----- EXCERPTED DATA

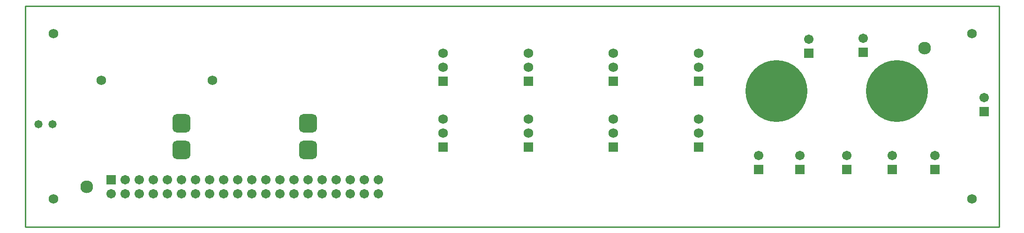
<source format=gts>
G04 Layer_Color=8388736*
%FSLAX25Y25*%
%MOIN*%
G70*
G01*
G75*
%ADD11C,0.01000*%
%ADD20C,0.44094*%
G04:AMPARAMS|DCode=282|XSize=128.11mil|YSize=134.02mil|CornerRadius=34.53mil|HoleSize=0mil|Usage=FLASHONLY|Rotation=180.000|XOffset=0mil|YOffset=0mil|HoleType=Round|Shape=RoundedRectangle|*
%AMROUNDEDRECTD282*
21,1,0.12811,0.06496,0,0,180.0*
21,1,0.05906,0.13402,0,0,180.0*
1,1,0.06906,-0.02953,0.03248*
1,1,0.06906,0.02953,0.03248*
1,1,0.06906,0.02953,-0.03248*
1,1,0.06906,-0.02953,-0.03248*
%
%ADD282ROUNDEDRECTD282*%
%ADD283C,0.09055*%
%ADD284C,0.06800*%
%ADD285R,0.06706X0.06706*%
%ADD286C,0.06706*%
%ADD287C,0.05800*%
%ADD288R,0.06706X0.06706*%
%ADD289R,0.06800X0.06800*%
D11*
X0Y0D02*
X692500D01*
X0Y157500D02*
X692500D01*
X0Y0D02*
Y157500D01*
X692500Y0D02*
Y157500D01*
D20*
X534000Y96900D02*
D03*
X619900D02*
D03*
D282*
X111300Y54851D02*
D03*
Y73749D02*
D03*
X201100Y54851D02*
D03*
Y73749D02*
D03*
D283*
X43900Y28500D02*
D03*
X639500Y127400D02*
D03*
D284*
X133040Y104700D02*
D03*
X54300D02*
D03*
X478700Y76756D02*
D03*
Y66756D02*
D03*
X20000Y20000D02*
D03*
X673000D02*
D03*
Y138000D02*
D03*
X20000D02*
D03*
X478700Y124000D02*
D03*
Y114000D02*
D03*
X418200Y76756D02*
D03*
Y66756D02*
D03*
Y124000D02*
D03*
Y114000D02*
D03*
X357700Y76756D02*
D03*
Y66756D02*
D03*
Y124000D02*
D03*
Y114000D02*
D03*
X297200Y76756D02*
D03*
Y66756D02*
D03*
Y124000D02*
D03*
Y114000D02*
D03*
D285*
X646800Y40900D02*
D03*
X616600D02*
D03*
X584000D02*
D03*
X550900D02*
D03*
X521600D02*
D03*
X595700Y124700D02*
D03*
X557100Y123800D02*
D03*
X681900Y82300D02*
D03*
D286*
X646800Y50900D02*
D03*
X616600D02*
D03*
X584000D02*
D03*
X550900D02*
D03*
X521600D02*
D03*
X595700Y134700D02*
D03*
X557100Y133800D02*
D03*
X251300Y23400D02*
D03*
Y33400D02*
D03*
X241300Y23400D02*
D03*
Y33400D02*
D03*
X231300Y23400D02*
D03*
Y33400D02*
D03*
X221300Y23400D02*
D03*
Y33400D02*
D03*
X211300Y23400D02*
D03*
Y33400D02*
D03*
X201300Y23400D02*
D03*
Y33400D02*
D03*
X191300Y23400D02*
D03*
Y33400D02*
D03*
X181300Y23400D02*
D03*
Y33400D02*
D03*
X171300Y23400D02*
D03*
Y33400D02*
D03*
X161300Y23400D02*
D03*
Y33400D02*
D03*
X151300Y23400D02*
D03*
Y33400D02*
D03*
X141300Y23400D02*
D03*
Y33400D02*
D03*
X131300Y23400D02*
D03*
Y33400D02*
D03*
X121300Y23400D02*
D03*
Y33400D02*
D03*
X111300Y23400D02*
D03*
Y33400D02*
D03*
X101300Y23400D02*
D03*
Y33400D02*
D03*
X91300Y23400D02*
D03*
Y33400D02*
D03*
X81300Y23400D02*
D03*
Y33400D02*
D03*
X71300Y23400D02*
D03*
Y33400D02*
D03*
X61300Y23400D02*
D03*
X681900Y92300D02*
D03*
D287*
X9500Y73100D02*
D03*
X19500D02*
D03*
D288*
X61300Y33400D02*
D03*
D289*
X478700Y56756D02*
D03*
Y104000D02*
D03*
X418200Y56756D02*
D03*
Y104000D02*
D03*
X357700Y56756D02*
D03*
Y104000D02*
D03*
X297200Y56756D02*
D03*
Y104000D02*
D03*
M02*

</source>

----------

- **TASK**
Without the pictures, please output every record exactly.

- **SOLUTION TO THE EXERCISE**
<source format=gts>
G04 Layer_Color=8388736*
%FSLAX25Y25*%
%MOIN*%
G70*
G01*
G75*
%ADD11C,0.01000*%
%ADD20C,0.44094*%
G04:AMPARAMS|DCode=282|XSize=128.11mil|YSize=134.02mil|CornerRadius=34.53mil|HoleSize=0mil|Usage=FLASHONLY|Rotation=180.000|XOffset=0mil|YOffset=0mil|HoleType=Round|Shape=RoundedRectangle|*
%AMROUNDEDRECTD282*
21,1,0.12811,0.06496,0,0,180.0*
21,1,0.05906,0.13402,0,0,180.0*
1,1,0.06906,-0.02953,0.03248*
1,1,0.06906,0.02953,0.03248*
1,1,0.06906,0.02953,-0.03248*
1,1,0.06906,-0.02953,-0.03248*
%
%ADD282ROUNDEDRECTD282*%
%ADD283C,0.09055*%
%ADD284C,0.06800*%
%ADD285R,0.06706X0.06706*%
%ADD286C,0.06706*%
%ADD287C,0.05800*%
%ADD288R,0.06706X0.06706*%
%ADD289R,0.06800X0.06800*%
D11*
X0Y0D02*
X692500D01*
X0Y157500D02*
X692500D01*
X0Y0D02*
Y157500D01*
X692500Y0D02*
Y157500D01*
D20*
X534000Y96900D02*
D03*
X619900D02*
D03*
D282*
X111300Y54851D02*
D03*
Y73749D02*
D03*
X201100Y54851D02*
D03*
Y73749D02*
D03*
D283*
X43900Y28500D02*
D03*
X639500Y127400D02*
D03*
D284*
X133040Y104700D02*
D03*
X54300D02*
D03*
X478700Y76756D02*
D03*
Y66756D02*
D03*
X20000Y20000D02*
D03*
X673000D02*
D03*
Y138000D02*
D03*
X20000D02*
D03*
X478700Y124000D02*
D03*
Y114000D02*
D03*
X418200Y76756D02*
D03*
Y66756D02*
D03*
Y124000D02*
D03*
Y114000D02*
D03*
X357700Y76756D02*
D03*
Y66756D02*
D03*
Y124000D02*
D03*
Y114000D02*
D03*
X297200Y76756D02*
D03*
Y66756D02*
D03*
Y124000D02*
D03*
Y114000D02*
D03*
D285*
X646800Y40900D02*
D03*
X616600D02*
D03*
X584000D02*
D03*
X550900D02*
D03*
X521600D02*
D03*
X595700Y124700D02*
D03*
X557100Y123800D02*
D03*
X681900Y82300D02*
D03*
D286*
X646800Y50900D02*
D03*
X616600D02*
D03*
X584000D02*
D03*
X550900D02*
D03*
X521600D02*
D03*
X595700Y134700D02*
D03*
X557100Y133800D02*
D03*
X251300Y23400D02*
D03*
Y33400D02*
D03*
X241300Y23400D02*
D03*
Y33400D02*
D03*
X231300Y23400D02*
D03*
Y33400D02*
D03*
X221300Y23400D02*
D03*
Y33400D02*
D03*
X211300Y23400D02*
D03*
Y33400D02*
D03*
X201300Y23400D02*
D03*
Y33400D02*
D03*
X191300Y23400D02*
D03*
Y33400D02*
D03*
X181300Y23400D02*
D03*
Y33400D02*
D03*
X171300Y23400D02*
D03*
Y33400D02*
D03*
X161300Y23400D02*
D03*
Y33400D02*
D03*
X151300Y23400D02*
D03*
Y33400D02*
D03*
X141300Y23400D02*
D03*
Y33400D02*
D03*
X131300Y23400D02*
D03*
Y33400D02*
D03*
X121300Y23400D02*
D03*
Y33400D02*
D03*
X111300Y23400D02*
D03*
Y33400D02*
D03*
X101300Y23400D02*
D03*
Y33400D02*
D03*
X91300Y23400D02*
D03*
Y33400D02*
D03*
X81300Y23400D02*
D03*
Y33400D02*
D03*
X71300Y23400D02*
D03*
Y33400D02*
D03*
X61300Y23400D02*
D03*
X681900Y92300D02*
D03*
D287*
X9500Y73100D02*
D03*
X19500D02*
D03*
D288*
X61300Y33400D02*
D03*
D289*
X478700Y56756D02*
D03*
Y104000D02*
D03*
X418200Y56756D02*
D03*
Y104000D02*
D03*
X357700Y56756D02*
D03*
Y104000D02*
D03*
X297200Y56756D02*
D03*
Y104000D02*
D03*
M02*

</source>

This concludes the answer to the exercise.